Excitation spectra of the terbium-bound junctions were obtained with emission at 543 nm. An excitation wavelength of 294 nm was used for emission spectra. Slits were set to 2 nm bandpass with an integration time of 1 s and measurements were conducted in a pH 7.4 MES buffer with 0.5 mM NaCl. Analysis of terbium binding and calculation of K_d values were performed as described for FRET data.

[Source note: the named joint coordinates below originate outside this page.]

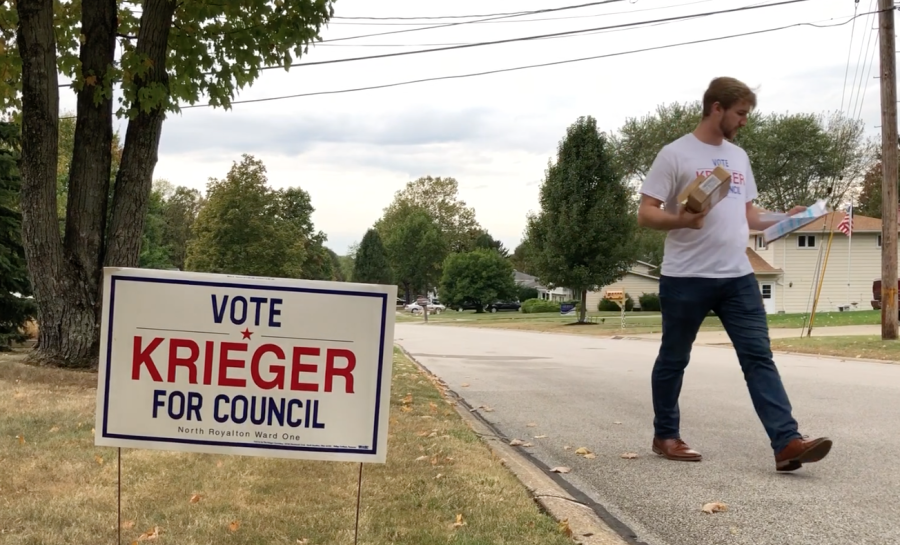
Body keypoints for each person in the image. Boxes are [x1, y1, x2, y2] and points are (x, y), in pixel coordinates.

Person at [636, 76, 832, 472]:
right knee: (674, 358)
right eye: (740, 113)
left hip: (738, 276)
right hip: (686, 277)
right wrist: (682, 221)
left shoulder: (739, 158)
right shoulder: (674, 154)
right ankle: (666, 436)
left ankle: (787, 443)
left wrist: (787, 216)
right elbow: (646, 213)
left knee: (759, 356)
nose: (744, 121)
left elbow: (750, 216)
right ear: (716, 108)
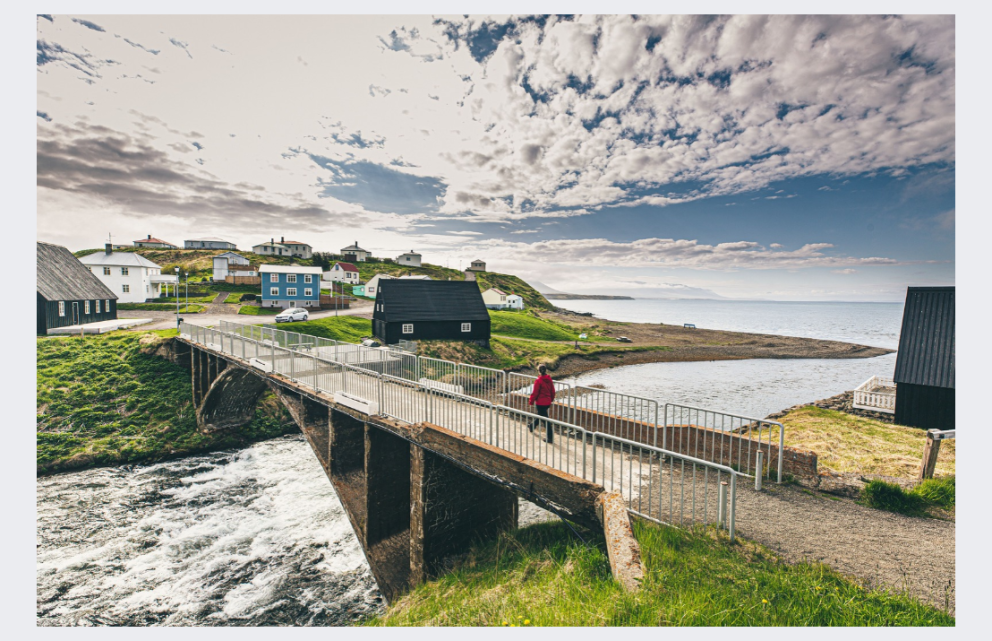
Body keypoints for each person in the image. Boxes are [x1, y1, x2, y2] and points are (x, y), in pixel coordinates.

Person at [528, 364, 556, 444]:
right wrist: (551, 399)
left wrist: (531, 401)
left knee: (546, 421)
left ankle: (550, 438)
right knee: (541, 416)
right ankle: (532, 426)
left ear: (539, 371)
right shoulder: (549, 379)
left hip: (540, 403)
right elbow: (552, 391)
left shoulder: (538, 381)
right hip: (547, 402)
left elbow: (535, 393)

Europium(III) chloride solutions were standardized by complexometric titration of Arsenazo Indicator in complexation with EDTA [46]. Europium excitation spectra and luminescence lifetime measurements were made using a spectroscopic system powered by an Nd:YAG laser coupled with a master oscillator power oscillator (MOPO) (Department of Chemistry, University at Buffalo, State University of New York, Buffalo, New York). The pump laser was a Nd:YAG laser (Spectra-Physics, model Quanta Ray PRO-270-10, Santa Clara, CA, USA) operating at 10 Hz with energies of 550 mJ/pulse and linewidths of 0.003 cm⁻¹ at 355 nm. These pulses seeded the MOPO, or master oscillator power oscillator, (Spectra-Physics, model Quanta Ray MOPO-SL, Santa Clara, CA, USA). The MOPO outputs (signal, idler) are continuously tunable from 420–690 nm (signal) and 735–1800 nm (idler) with a line width of 0.2 cm⁻¹. The desired excitation wavelengths are obtained from the MOPO using a general purpose interface bus (GPIB) associated with a personal computer. The pulse duration from the MOPO is 10–12 ns. The average pulse energy is 57 ± 8 mJ between 450 and 590 nm [39]. Binding measurements were conducted with junction samples at concentrations between 8–10 µM in a 0.5 mM NaCl, 10 mM Tris–HCl pH 7.4 buffer. Europium ion was either titrated into an 8.8 µM junction solution or the junction was titrated into a 10 µM Eu³⁺ solution.

4. Conclusions

In summary, we have used a number of different methods to examine the ion binding sites in a DNA 4WJ. These results collectively support a model in which ion binding to the junction is largely mediated by electrostatic interactions, where multivalent ions bind with higher affinity than monovalent ions. Isothermal titration experiments, FRET and lanthanide luminescence results were indicative of two classes of ion binding sites. Ion binding to the higher affinity site led to folding of the junction into a stacked conformation. This binding was largely enthalpically driven and the stoichiometry of binding was approximately 2. The second class of site was weaker and the binding was largely entropically driven consistent with displacement of water and other ions upon binding. We suggest that this binding is associated with charge neutralization of the phosphate backbone where either the Ln(III) ions or the Mg²⁺ ions are displacing some of the condensed counterions. Lanthanide luminescence pointed to a relatively homogeneous ion environment and further suggested that the ions were only slightly dehydrated upon binding, making only one inner sphere contact with the DNA. LRET measurements further indicated that the ions are located within 6–7 Å of each other. These results support a model in which site-specific binding of two ions to the center of the junction is required for the folding of 4WJ into a stacked conformation.